The Japanese yen declined in Asian trading on Monday against a basket of major and minor currencies, retreating from a two-week high versus the US dollar. The drop came amid profit-taking and a rebound in the greenbacks strength across the forex market.
Last weeks Bank of Japan meeting paved the way for further normalization of monetary policy. However, uncertainty remains over whether interest rates will be raised in September, prompting investors to await stronger evidence regarding the central banks policy path for the remainder of the year.
Price Overview
USD/JPY rose by 0.35% to 147.91, up from the opening price of 147.38, after recording a session low of 147.05.
On Friday, the yen jumped 2.2% against the dollar, marking its biggest daily gain since April 10 and its first advance in three sessions, as it rebounded from a four-month low of 150.92.
Aside from buying interest at lower levels, the yen strengthened sharply after Japanese authorities voiced concern over excessive currency movements, coupled with weak US job data.

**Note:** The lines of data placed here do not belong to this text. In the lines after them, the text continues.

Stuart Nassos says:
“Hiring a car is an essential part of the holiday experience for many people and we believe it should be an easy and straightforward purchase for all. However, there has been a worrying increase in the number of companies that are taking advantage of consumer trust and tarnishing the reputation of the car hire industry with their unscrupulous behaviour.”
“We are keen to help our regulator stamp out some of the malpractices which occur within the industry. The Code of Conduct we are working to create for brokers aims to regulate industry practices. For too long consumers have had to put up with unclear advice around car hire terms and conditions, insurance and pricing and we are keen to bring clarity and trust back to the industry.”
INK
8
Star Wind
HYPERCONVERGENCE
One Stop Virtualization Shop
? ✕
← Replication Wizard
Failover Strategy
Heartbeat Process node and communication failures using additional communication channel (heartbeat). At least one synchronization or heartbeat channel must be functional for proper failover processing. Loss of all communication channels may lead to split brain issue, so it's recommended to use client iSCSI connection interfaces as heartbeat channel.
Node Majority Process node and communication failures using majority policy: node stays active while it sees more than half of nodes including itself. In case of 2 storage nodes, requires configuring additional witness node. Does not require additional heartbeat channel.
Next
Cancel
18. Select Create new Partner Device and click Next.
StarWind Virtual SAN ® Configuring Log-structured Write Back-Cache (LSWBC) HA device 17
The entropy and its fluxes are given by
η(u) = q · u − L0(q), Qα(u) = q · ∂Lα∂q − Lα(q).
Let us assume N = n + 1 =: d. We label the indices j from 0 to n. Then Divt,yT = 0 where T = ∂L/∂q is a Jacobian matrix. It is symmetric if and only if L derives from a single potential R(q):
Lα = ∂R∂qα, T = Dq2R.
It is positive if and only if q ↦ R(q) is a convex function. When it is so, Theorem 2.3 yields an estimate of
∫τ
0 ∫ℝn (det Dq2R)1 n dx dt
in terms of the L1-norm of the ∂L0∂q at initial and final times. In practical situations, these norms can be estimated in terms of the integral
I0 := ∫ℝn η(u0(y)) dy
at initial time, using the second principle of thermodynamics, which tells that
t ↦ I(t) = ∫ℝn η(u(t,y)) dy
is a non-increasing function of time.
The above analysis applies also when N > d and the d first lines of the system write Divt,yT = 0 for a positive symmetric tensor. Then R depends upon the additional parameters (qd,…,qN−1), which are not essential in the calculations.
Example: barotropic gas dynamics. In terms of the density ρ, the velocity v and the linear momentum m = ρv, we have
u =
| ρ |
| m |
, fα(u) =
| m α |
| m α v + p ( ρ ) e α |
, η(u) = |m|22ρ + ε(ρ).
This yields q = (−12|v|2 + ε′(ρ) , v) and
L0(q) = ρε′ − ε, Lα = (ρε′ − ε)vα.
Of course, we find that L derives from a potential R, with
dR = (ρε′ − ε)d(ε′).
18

As a result, the yen ended last week with a 0.2% gain against the dollar, posting its second consecutive weekly advance.
US Dollar
The US Dollar Index rose 0.3% on Monday, attempting to recover from Fridays sharp losses, reflecting a rebound in dollar demand against a basket of global currencies.
This rebound comes as markets await more concrete signals on the likelihood of a US rate cut in September, especially in light of comments from several Federal Reserve officials.
Japanese Interest Rates
The Bank of Japan last week signaled the possibility of resuming interest rate hikes, citing the persistent rise in food prices as a broad inflationary risk.
The central bank confirmed it would raise rates if economic and price conditions align with its outlook.
BoJ Governor Kazuo Ueda described the recent US-Japan trade agreement as a major step toward enhancing economic stability by reducing long-standing uncertainty that had weighed on future expectations.
Market pricing for a 25-basis-point rate hike by the BoJ in its September meeting remains around 50%.
Investors are now watching upcoming data on inflation, unemployment, and wage growth in Japan to reassess the outlook.